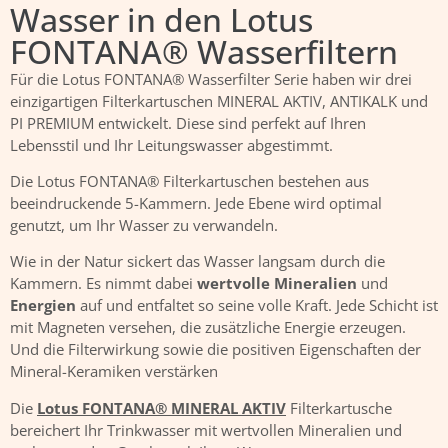
Wasser in den Lotus
FONTANA® Wasserfiltern
Für die Lotus FONTANA® Wasserfilter Serie haben wir drei
einzigartigen Filterkartuschen MINERAL AKTIV, ANTIKALK und
PI PREMIUM entwickelt. Diese sind perfekt auf Ihren
Lebensstil und Ihr Leitungswasser abgestimmt.
Die Lotus FONTANA® Filterkartuschen bestehen aus
beeindruckende 5-Kammern. Jede Ebene wird optimal
genutzt, um Ihr Wasser zu verwandeln.
Wie in der Natur sickert das Wasser langsam durch die
Kammern. Es nimmt dabei
wertvolle Mineralien
und
Energien
auf und entfaltet so seine volle Kraft. Jede Schicht ist
mit Magneten versehen, die zusätzliche Energie erzeugen.
Und die Filterwirkung sowie die positiven Eigenschaften der
Mineral-Keramiken verstärken
Die
Lotus FONTANA® MINERAL AKTIV
Filterkartusche
bereichert Ihr Trinkwasser mit wertvollen Mineralien und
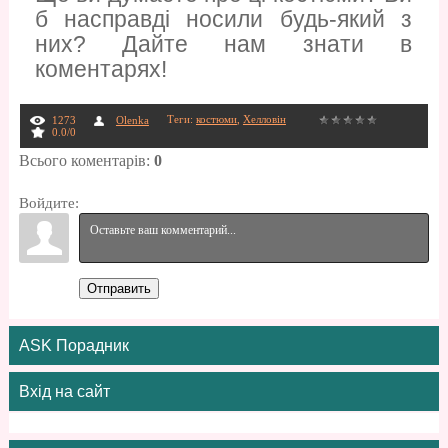
б насправді носили будь-який з
них? Дайте нам знати в
коментарях!
Теги
:
костюми
,
Хелловін
1273
Olenka
0.0
/
0
Всього коментарів
:
0
Войдите:
Отправить
ASK Порадник
Вхід на сайт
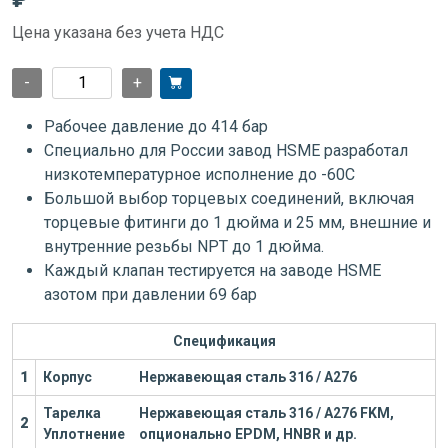
Цена указана без учета НДС
-
+
Рабочее давление до 414 бар
Специально для России завод HSME разработал
низкотемпературное исполнение до -60С
Большой выбор торцевых соединений, включая
торцевые фитинги до 1 дюйма и 25 мм, внешние и
внутренние резьбы NPT до 1 дюйма.
Каждый клапан тестируется на заводе HSME
азотом при давлении 69 бар
Спецификация
1
Корпус
Нержавеющая сталь 316 / А276
Тарелка
Нержавеющая сталь 316 / А276
FKM,
2
Уплотнение
опционально EPDM, HNBR и др.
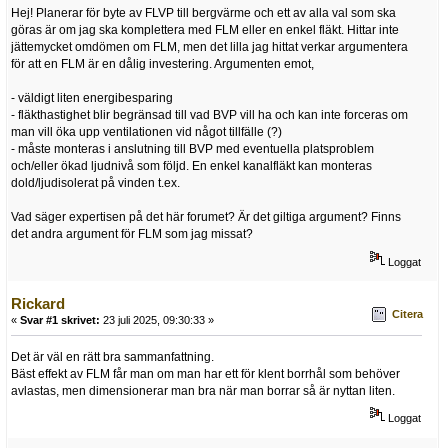
Hej! Planerar för byte av FLVP till bergvärme och ett av alla val som ska
göras är om jag ska komplettera med FLM eller en enkel fläkt. Hittar inte
jättemycket omdömen om FLM, men det lilla jag hittat verkar argumentera
för att en FLM är en dålig investering. Argumenten emot,
- väldigt liten energibesparing
- fläkthastighet blir begränsad till vad BVP vill ha och kan inte forceras om
man vill öka upp ventilationen vid något tillfälle (?)
- måste monteras i anslutning till BVP med eventuella platsproblem
och/eller ökad ljudnivå som följd. En enkel kanalfläkt kan monteras
dold/ljudisolerat på vinden t.ex.
Vad säger expertisen på det här forumet? Är det giltiga argument? Finns
det andra argument för FLM som jag missat?
Loggat
Rickard
Citera
«
Svar #1 skrivet:
23 juli 2025, 09:30:33 »
Det är väl en rätt bra sammanfattning.
Bäst effekt av FLM får man om man har ett för klent borrhål som behöver
avlastas, men dimensionerar man bra när man borrar så är nyttan liten.
Loggat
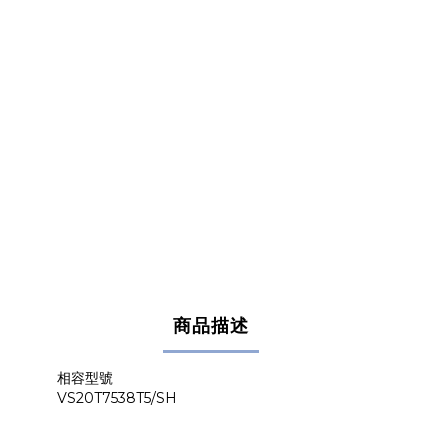
商品描述
相容型號
VS20T7538T5/SH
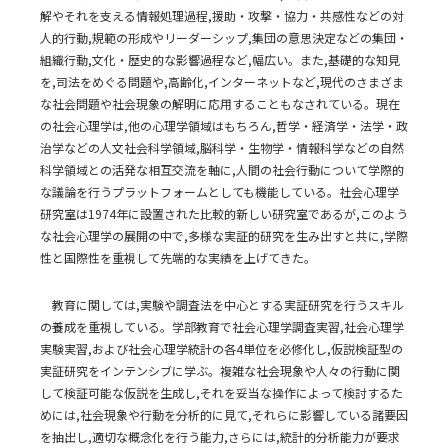
解やそれを支える情報処理過程,援助・攻撃・協力・共感性などの対
人的行動,規範の形成やリーダーシップ,集団の意思決定などの集団・
組織行動,文化・歴史的な影響過程など,幅広い。また,基礎的な知見
を,司法をめぐる問題や,高齢化,インターネットなど,現代のさまざま
な社会問題や社会現象の解明に応用することもなされている。現在
の社会心理学は,他の心理学領域はもちろん,哲学・経済学・法学・政
治学などの人文社会科学領域,脳科学・生物学・情報科学などの自然
科学領域との活発な相互交流を軸に,人間の社会行動について学際的
な議論を行うプラットフォームとしても機能している。社会心理学
研究室は1974年に設置された比較的新しい研究室であるが,このよう
な社会心理学の展開の中で,多様な実証的研究を生み出すと共に,学際
性と国際性を重視して先端的な実績を上げてきた。
教育に関しては,実験や調査法を中心とする実証研究を行うスキル
の養成を重視している。学部教育で社会心理学調査実習,社会心理学
実験実習,および社会心理学統計の各4単位を必修化し,仮説検証型の
実証研究をインテンシブに学ぶ。複雑な社会現象や人々の行動に関
して検証可能な仮説を生成し,それを妥当な操作によって検討するた
めには,社会現象や行動を分析的に見て,それらに影響している諸要因
を抽出し,適切な概念化を行う能力,さらには,統計的分析能力が要求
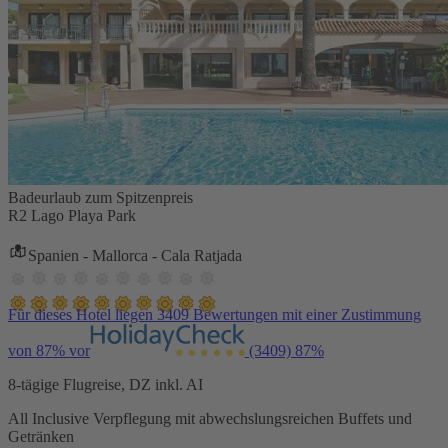
Badeurlaub zum Spitzenpreis
R2 Lago Playa Park
Spanien - Mallorca - Cala Ratjada
Für dieses Hotel liegen 3409 Bewertungen mit einer Zustimmung
von 87% vor
(3409)
87%
8-tägige Flugreise, DZ inkl. AI
All Inclusive Verpflegung mit abwechslungsreichen Buffets und
Getränken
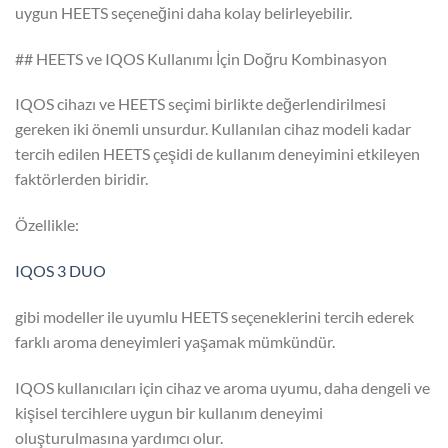
uygun HEETS seçeneğini daha kolay belirleyebilir.
## HEETS ve IQOS Kullanımı İçin Doğru Kombinasyon
IQOS cihazı ve HEETS seçimi birlikte değerlendirilmesi
gereken iki önemli unsurdur. Kullanılan cihaz modeli kadar
tercih edilen HEETS çeşidi de kullanım deneyimini etkileyen
faktörlerden biridir.
Özellikle:
IQOS 3 DUO
gibi modeller ile uyumlu HEETS seçeneklerini tercih ederek
farklı aroma deneyimleri yaşamak mümkündür.
IQOS kullanıcıları için cihaz ve aroma uyumu, daha dengeli ve
kişisel tercihlere uygun bir kullanım deneyimi
oluşturulmasına yardımcı olur.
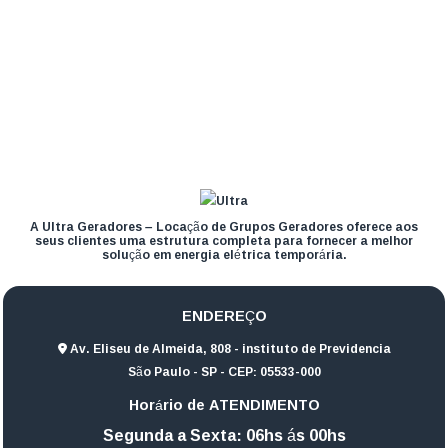
A Ultra Geradores – Locação de Grupos Geradores oferece aos
seus clientes uma estrutura completa para fornecer a melhor
solução em energia elétrica temporária.
ENDEREÇO
Av. Eliseu de Almeida, 808 - instituto de Previdencia
São Paulo - SP - CEP: 05533-000
Horário de ATENDIMENTO
Segunda a Sexta: 06hs ás 00hs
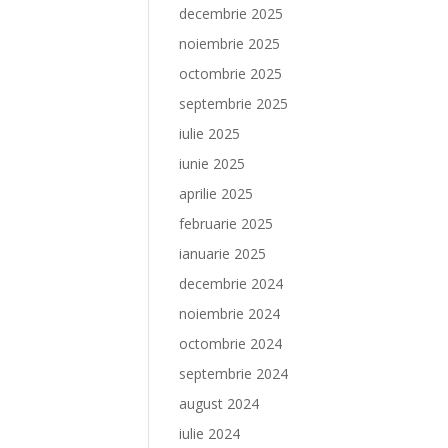
decembrie 2025
noiembrie 2025
octombrie 2025
septembrie 2025
iulie 2025
iunie 2025
aprilie 2025
februarie 2025
ianuarie 2025
decembrie 2024
noiembrie 2024
octombrie 2024
septembrie 2024
august 2024
iulie 2024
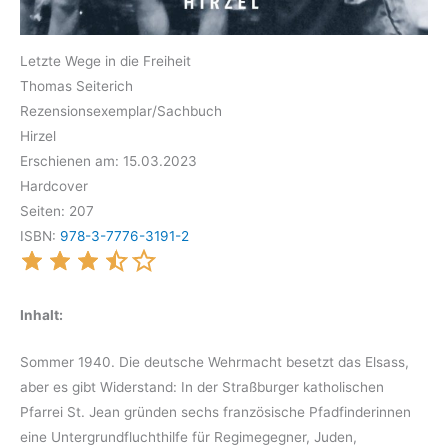
Letzte Wege in die Freiheit
Thomas Seiterich
Rezensionsexemplar/Sachbuch
Hirzel
Erschienen am: 15.03.2023
Hardcover
Seiten: 207
ISBN:
978-3-7776-3191-2
Inhalt:
Sommer 1940. Die deutsche Wehrmacht besetzt das Elsass,
aber es gibt Widerstand: In der Straßburger katholischen
Pfarrei St. Jean gründen sechs französische Pfadfinderinnen
eine Untergrundfluchthilfe für Regimegegner, Juden,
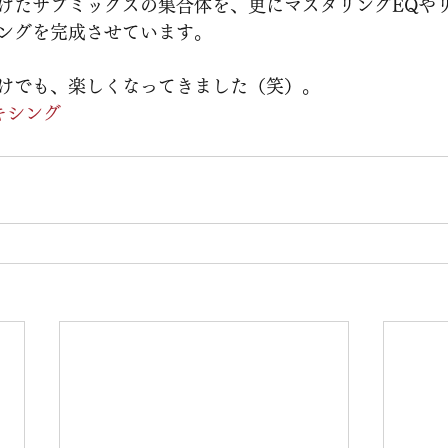
げたサブミックスの集合体を、更にマスタリングEQや
ングを完成させています。
けでも、楽しくなってきました（笑）。
キシング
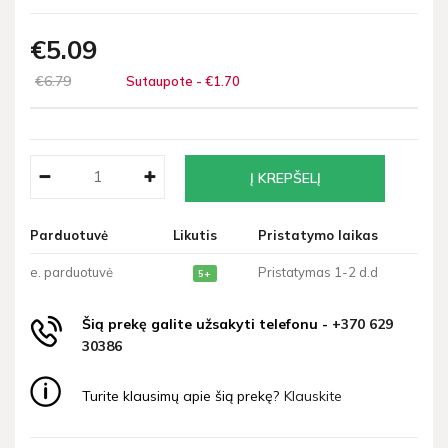
€5
09
€6
79
Sutaupote - €1
70
Parduotuvė
Likutis
Pristatymo laikas
e. parduotuvė
Pristatymas 1-2 d.d
5+
Šią prekę galite užsakyti telefonu -
+370 629
30386
Turite klausimų apie šią prekę?
Klauskite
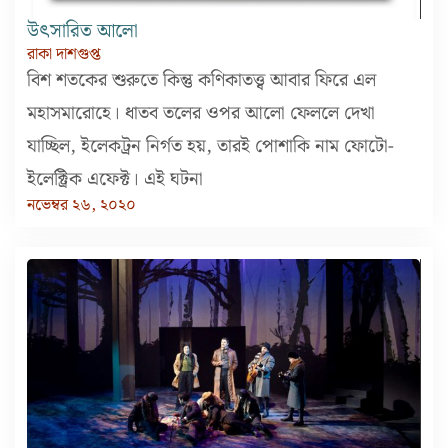
উত্‍সারিত আলো
রাকা দাশগুপ্ত
বিশ শতকের শুরুতে কিন্তু কণিকাতত্ত্ব আবার ফিরে এল
মহাসমারোহে। ধাতব তলের ওপর আলো ফেললে দেখা
যাচ্ছিল, ইলেকট্রন নির্গত হয়, তারই পোশাকি নাম ফোটো-
ইলেক্ট্রিক এফেক্ট। এই ঘটনা
নভেম্বর ২৬, ২০২০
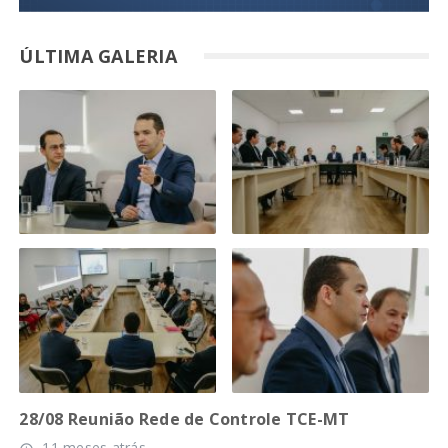
ÚLTIMA GALERIA
28/08 Reunião Rede de Controle TCE-MT
11 meses atrás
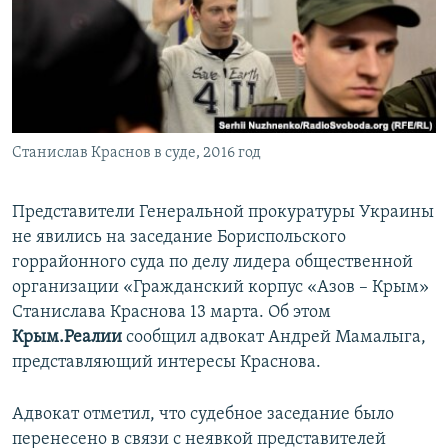
ПРИСОЕДИНЯЙТЕСЬ!
ПОБЕДИТЕЛЕЙ НЕ СУДЯТ?
КРЫМ.НЕПОКОРЕННЫЙ
ELIFBE
УКРАИНСКАЯ ПРОБЛЕМА КРЫМА
Все сайты RFE/RL
Станислав Краснов в суде, 2016 год
Представители Генеральной прокуратуры Украины
не явились на заседание Бориспольского
горрайонного суда по делу лидера общественной
организации «Гражданский корпус «Азов – Крым»
Станислава Краснова 13 марта. Об этом
Крым.Реалии
сообщил адвокат Андрей Мамалыга,
представляющий интересы Краснова.
Адвокат отметил, что судебное заседание было
перенесено в связи с неявкой представителей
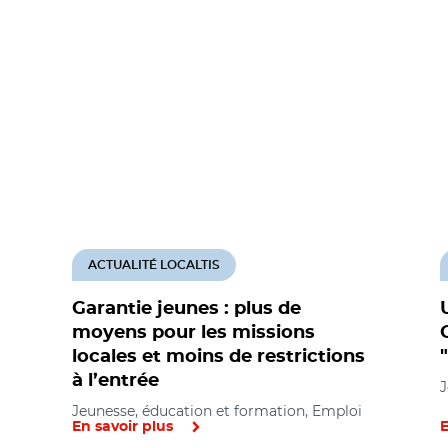
ACTUALITÉ LOCALTIS
Garantie jeunes : plus de
moyens pour les missions
locales et moins de restrictions
à l’entrée
J
Jeunesse, éducation et formation, Emploi
En savoir plus
E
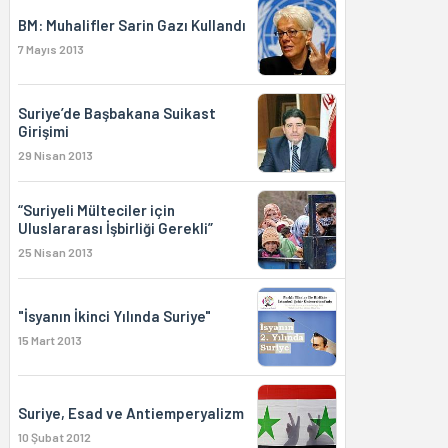
BM: Muhalifler Sarin Gazı Kullandı
7 Mayıs 2013
Suriye’de Başbakana Suikast
Girişimi
29 Nisan 2013
“Suriyeli Mülteciler için
Uluslararası İşbirliği Gerekli”
25 Nisan 2013
"İsyanın İkinci Yılında Suriye"
15 Mart 2013
Suriye, Esad ve Antiemperyalizm
10 Şubat 2012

◆ ◆ ◆ ◆

# What the task asks:
In the records above, find the line with "FONTANA® Wasserfiltern" and the line with "man vill öka"; please transcribe exactly those two lines and all lines between them, omitting any picture.

# Output:
FONTANA® Wasserfiltern
Für die Lotus FONTANA® Wasserfilter Serie haben wir drei
einzigartigen Filterkartuschen MINERAL AKTIV, ANTIKALK und
PI PREMIUM entwickelt. Diese sind perfekt auf Ihren
Lebensstil und Ihr Leitungswasser abgestimmt.
Die Lotus FONTANA® Filterkartuschen bestehen aus
beeindruckende 5-Kammern. Jede Ebene wird optimal
genutzt, um Ihr Wasser zu verwandeln.
Wie in der Natur sickert das Wasser langsam durch die
Kammern. Es nimmt dabei
wertvolle Mineralien
und
Energien
auf und entfaltet so seine volle Kraft. Jede Schicht ist
mit Magneten versehen, die zusätzliche Energie erzeugen.
Und die Filterwirkung sowie die positiven Eigenschaften der
Mineral-Keramiken verstärken
Die
Lotus FONTANA® MINERAL AKTIV
Filterkartusche
bereichert Ihr Trinkwasser mit wertvollen Mineralien und
б насправді носили будь-який з
них? Дайте нам знати в
коментарях!
Теги
:
костюми
,
Хелловін
1273
Olenka
0.0
/
0
Всього коментарів
:
0
Войдите:
Отправить
ASK Порадник
Вхід на сайт
Цена указана без учета НДС
-
+
Рабочее давление до 414 бар
Специально для России завод HSME разработал
низкотемпературное исполнение до -60С
Большой выбор торцевых соединений, включая
торцевые фитинги до 1 дюйма и 25 мм, внешние и
внутренние резьбы NPT до 1 дюйма.
Каждый клапан тестируется на заводе HSME
азотом при давлении 69 бар
Спецификация
1
Корпус
Нержавеющая сталь 316 / А276
Тарелка
Нержавеющая сталь 316 / А276
FKM,
2
Уплотнение
опционально EPDM, HNBR и др.
Hej! Planerar för byte av FLVP till bergvärme och ett av alla val som ska
göras är om jag ska komplettera med FLM eller en enkel fläkt. Hittar inte
jättemycket omdömen om FLM, men det lilla jag hittat verkar argumentera
för att en FLM är en dålig investering. Argumenten emot,
- väldigt liten energibesparing
- fläkthastighet blir begränsad till vad BVP vill ha och kan inte forceras om
man vill öka upp ventilationen vid något tillfälle (?)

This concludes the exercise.